With engines running on carbs you have to be very careful about cam selection if you're to avoid a car that won't idle and is gutless below a certain rpm.. 200 bhp sounds great in a magazine article but the engine coughs and farts like the world champion brussels sprout eater after a successful record attempt, it's really no use on the road.

With an electronically managed engine these problems go away. And to prove the point we're going to fit 285 degree duration, high lift cams to the Elan and then ship it up to Dave Walker's rolling road for re-mapping.
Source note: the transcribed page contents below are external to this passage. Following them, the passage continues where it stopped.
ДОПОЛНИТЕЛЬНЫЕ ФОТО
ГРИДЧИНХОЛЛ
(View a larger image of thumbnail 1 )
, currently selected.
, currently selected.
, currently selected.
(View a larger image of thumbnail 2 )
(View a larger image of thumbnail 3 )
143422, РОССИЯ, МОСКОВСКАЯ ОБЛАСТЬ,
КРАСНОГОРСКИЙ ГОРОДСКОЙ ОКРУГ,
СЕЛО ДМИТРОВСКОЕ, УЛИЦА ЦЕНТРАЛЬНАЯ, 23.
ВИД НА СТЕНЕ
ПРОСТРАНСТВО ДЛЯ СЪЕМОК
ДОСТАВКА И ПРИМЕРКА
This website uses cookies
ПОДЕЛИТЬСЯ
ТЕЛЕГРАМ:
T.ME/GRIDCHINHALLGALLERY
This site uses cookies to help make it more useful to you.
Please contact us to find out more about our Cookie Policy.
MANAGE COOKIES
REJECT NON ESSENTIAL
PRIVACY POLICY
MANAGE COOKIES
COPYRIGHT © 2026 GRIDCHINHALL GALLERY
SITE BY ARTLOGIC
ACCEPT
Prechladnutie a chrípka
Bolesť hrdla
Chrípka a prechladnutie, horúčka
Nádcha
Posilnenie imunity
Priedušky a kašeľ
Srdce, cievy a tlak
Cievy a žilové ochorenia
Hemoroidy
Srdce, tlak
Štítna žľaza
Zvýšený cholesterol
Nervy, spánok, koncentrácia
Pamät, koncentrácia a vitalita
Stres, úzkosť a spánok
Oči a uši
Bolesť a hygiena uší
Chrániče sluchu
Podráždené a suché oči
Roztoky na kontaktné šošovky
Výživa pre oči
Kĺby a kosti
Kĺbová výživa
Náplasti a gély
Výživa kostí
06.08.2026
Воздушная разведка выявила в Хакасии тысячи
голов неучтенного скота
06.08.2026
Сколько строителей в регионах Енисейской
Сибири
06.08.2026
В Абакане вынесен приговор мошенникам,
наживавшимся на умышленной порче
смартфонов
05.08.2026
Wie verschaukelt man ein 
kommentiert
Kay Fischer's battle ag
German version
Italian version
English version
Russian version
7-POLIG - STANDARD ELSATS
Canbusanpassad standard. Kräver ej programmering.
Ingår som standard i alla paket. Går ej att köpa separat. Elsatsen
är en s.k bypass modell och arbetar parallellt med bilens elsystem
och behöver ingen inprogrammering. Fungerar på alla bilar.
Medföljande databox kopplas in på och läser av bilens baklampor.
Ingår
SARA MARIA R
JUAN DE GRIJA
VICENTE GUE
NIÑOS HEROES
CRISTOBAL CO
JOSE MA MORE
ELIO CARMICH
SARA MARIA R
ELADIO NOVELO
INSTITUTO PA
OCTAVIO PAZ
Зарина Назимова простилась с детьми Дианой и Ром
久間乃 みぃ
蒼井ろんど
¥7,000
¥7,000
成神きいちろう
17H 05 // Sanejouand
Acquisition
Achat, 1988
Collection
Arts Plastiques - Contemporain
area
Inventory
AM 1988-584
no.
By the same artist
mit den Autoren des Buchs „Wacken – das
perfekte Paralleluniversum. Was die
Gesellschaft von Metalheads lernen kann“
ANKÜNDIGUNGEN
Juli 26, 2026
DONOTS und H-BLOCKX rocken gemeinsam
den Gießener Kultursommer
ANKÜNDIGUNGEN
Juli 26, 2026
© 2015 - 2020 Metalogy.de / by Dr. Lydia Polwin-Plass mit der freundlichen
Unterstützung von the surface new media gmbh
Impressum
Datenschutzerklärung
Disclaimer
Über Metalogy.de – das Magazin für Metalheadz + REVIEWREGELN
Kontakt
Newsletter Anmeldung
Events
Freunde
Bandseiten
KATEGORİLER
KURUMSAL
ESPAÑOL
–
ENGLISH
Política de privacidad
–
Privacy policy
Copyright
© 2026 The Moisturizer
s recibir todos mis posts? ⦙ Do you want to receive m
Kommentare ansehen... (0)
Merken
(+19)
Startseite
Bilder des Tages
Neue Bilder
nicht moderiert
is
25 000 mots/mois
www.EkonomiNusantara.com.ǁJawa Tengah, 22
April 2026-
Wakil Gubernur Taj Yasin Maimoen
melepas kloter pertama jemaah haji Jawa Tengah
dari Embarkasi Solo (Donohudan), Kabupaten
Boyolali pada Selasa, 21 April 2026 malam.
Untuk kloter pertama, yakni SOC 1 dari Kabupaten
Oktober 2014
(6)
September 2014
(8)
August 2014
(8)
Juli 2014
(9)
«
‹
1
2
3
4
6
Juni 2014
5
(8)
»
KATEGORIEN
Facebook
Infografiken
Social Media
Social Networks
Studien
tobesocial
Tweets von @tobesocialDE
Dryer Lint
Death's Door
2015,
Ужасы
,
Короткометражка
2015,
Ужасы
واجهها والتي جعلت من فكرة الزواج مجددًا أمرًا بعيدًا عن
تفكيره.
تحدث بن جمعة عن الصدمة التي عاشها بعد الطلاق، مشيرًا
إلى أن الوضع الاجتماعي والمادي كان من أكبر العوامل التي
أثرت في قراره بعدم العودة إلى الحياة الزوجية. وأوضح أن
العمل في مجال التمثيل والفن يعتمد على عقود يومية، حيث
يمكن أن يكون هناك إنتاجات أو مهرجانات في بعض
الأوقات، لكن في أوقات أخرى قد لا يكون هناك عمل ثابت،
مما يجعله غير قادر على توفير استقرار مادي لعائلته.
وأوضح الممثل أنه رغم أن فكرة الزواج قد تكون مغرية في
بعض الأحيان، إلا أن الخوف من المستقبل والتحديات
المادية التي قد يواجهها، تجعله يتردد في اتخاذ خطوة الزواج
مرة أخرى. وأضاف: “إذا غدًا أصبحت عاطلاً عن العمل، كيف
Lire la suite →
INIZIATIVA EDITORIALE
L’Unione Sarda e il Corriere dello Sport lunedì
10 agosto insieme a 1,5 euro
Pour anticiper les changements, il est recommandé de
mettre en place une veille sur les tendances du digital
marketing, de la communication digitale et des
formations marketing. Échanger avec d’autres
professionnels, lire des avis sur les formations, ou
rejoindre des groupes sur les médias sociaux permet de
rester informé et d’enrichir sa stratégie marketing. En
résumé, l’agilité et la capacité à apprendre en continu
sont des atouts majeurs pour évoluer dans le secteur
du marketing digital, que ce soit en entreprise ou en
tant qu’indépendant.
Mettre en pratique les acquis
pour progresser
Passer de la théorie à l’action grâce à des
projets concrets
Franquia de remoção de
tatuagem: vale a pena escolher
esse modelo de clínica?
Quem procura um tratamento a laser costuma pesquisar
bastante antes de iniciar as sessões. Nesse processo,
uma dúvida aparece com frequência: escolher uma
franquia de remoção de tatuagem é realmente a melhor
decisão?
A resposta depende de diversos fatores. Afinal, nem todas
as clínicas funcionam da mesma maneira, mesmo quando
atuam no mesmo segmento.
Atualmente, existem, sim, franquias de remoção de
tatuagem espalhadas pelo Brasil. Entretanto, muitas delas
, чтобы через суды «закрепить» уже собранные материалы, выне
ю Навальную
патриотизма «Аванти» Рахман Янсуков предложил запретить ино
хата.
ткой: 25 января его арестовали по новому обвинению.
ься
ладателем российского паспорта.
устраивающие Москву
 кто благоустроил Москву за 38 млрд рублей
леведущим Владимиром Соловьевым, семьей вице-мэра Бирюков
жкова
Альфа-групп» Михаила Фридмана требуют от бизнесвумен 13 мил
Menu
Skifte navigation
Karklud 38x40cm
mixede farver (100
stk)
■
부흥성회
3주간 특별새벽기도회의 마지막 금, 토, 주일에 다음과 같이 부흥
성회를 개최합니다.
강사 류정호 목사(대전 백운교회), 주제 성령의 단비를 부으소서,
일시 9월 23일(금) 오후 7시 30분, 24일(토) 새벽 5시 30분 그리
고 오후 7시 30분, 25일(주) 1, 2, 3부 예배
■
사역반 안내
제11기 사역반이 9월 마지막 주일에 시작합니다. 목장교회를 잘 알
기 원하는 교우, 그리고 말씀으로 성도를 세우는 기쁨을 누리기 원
Both Dave and Andy are confident it will still idle smoothly at 800rpm and pull cleanly from low revs in fifth gear.

Charlie at CTM Cylinder Heads will do the gas flowing and we'll cover that in the next issue.

With the head mods and the cams we should have at least 200bhp to play with, which should make the Elan very lively indeed, bearing in mind that it went pretty well with the old Lotus lump in it, and that only made 126bhp.

You might get 180bhp out of a Lotus Twink, but you'd have to tune the nads off it and it would never last anything like as long as a Zetec.

Andy's bought a secondhand Mondeo engine and it's the head from this that we'll be taking to CTM next month (that way he can keep the car running). He's already got the head off and we had a look at the bores. The engine's covered 170,000 miles, yet theres no wear ridge in the bores at all. How many Lotus engines ever do that kind of milage with out a rebore?

It's hard to say exactly why a Zetec can do this kind ogf milage without showing any bore wear - after all it's just a cast iron block like the Lotus Twink.

Andy reckons it's to do with the special honing used on Zetec bores and modern oil technology. Either way, the one in our Elan will be around for a good few years yet.